November 5, 2015
By: Kim DiGioia, MSPH
“We don’t get to focus on things that mean the most to the patient or help us get to know them better,” laments Natalia Roldan, MD, chief medical resident in the Department of Internal Medicine at the University of Colorado Hospital. So she decided to do something to about it.
Roldan has learned from experience that the more a clinician knows about a patient, the better she is able to direct care in a way that is in line with the patient’s goals and treatment preferences. She related a story about getting to know a patient who flew a bomber during the Vietnam War and was a prisoner of war for several months. This experience, she says, dramatically shaped him as a person, and informed his preferences for care. Being at home was his number one priority. Knowing this, his care team was able to help him spend as little time as possible in the hospital, and be as comfortable he could at home.
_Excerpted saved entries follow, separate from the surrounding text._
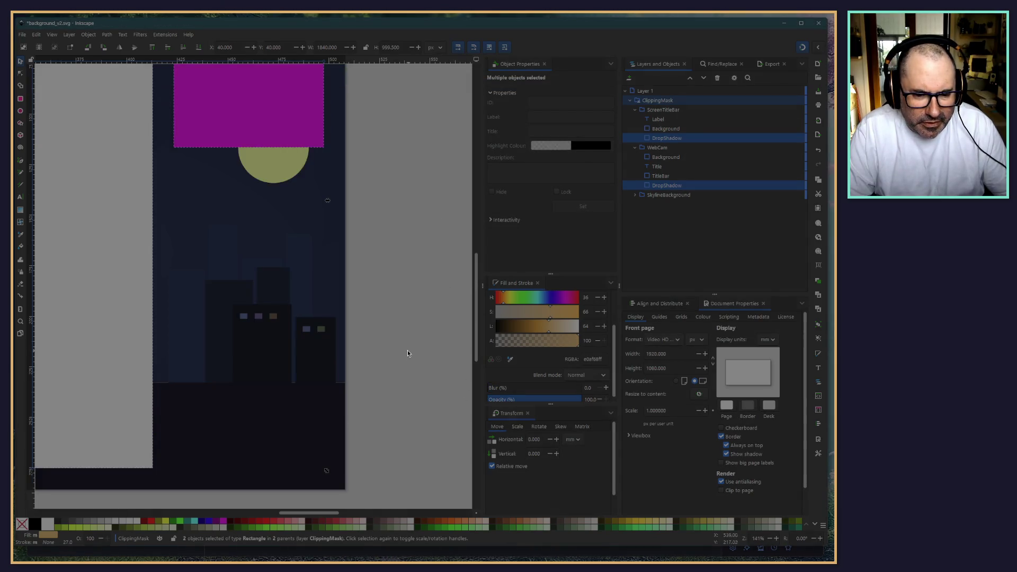
Step: Select the screen panel's DropShadow and switch the Transform panel to Scale
{"action": "scroll", "coordinate": [419, 283], "scroll_direction": "up", "scroll_amount": 4}
{"action": "scroll", "coordinate": [419, 284], "scroll_direction": "left", "scroll_amount": 1}
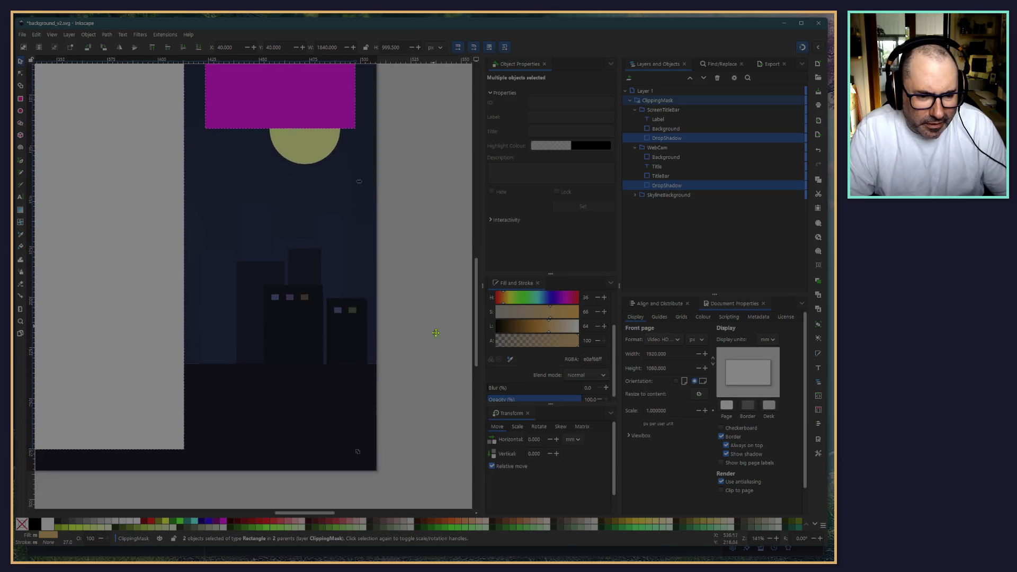
{"action": "left_click", "coordinate": [440, 399]}
{"action": "scroll", "coordinate": [445, 293], "scroll_direction": "down", "scroll_amount": 4}
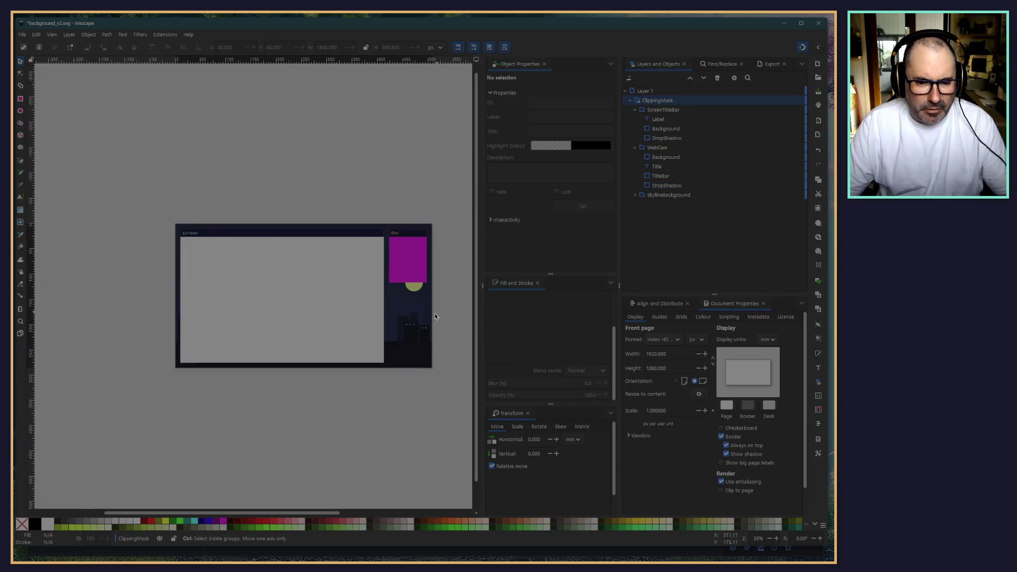
{"action": "scroll", "coordinate": [118, 272], "scroll_direction": "up", "scroll_amount": 6}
During RightCare Action Week, Roldan and other chief residents helped design a program that would educate residents about the problem of medical overuse, and would give them the opportunity to spend time really getting to know their patients. Monday through Thursday they held didactic sessions during their regular noon conference, asking residents questions like “Have you ever done or given anything to a patient that wasn’t going to change management?” “How did this unnecessary test or treatment affect the patient?” And then on Friday, the residents were given a free hour to have lunch with a patient. Over 50 residents participated, plus many advance practice providers with whom they work.
Roldan hopes that these small actions will result in better care, and that after hearing “the amazing stories about people’s lives” clinicians will be motivated to consistently have these conversations with their patients, despite time constraints.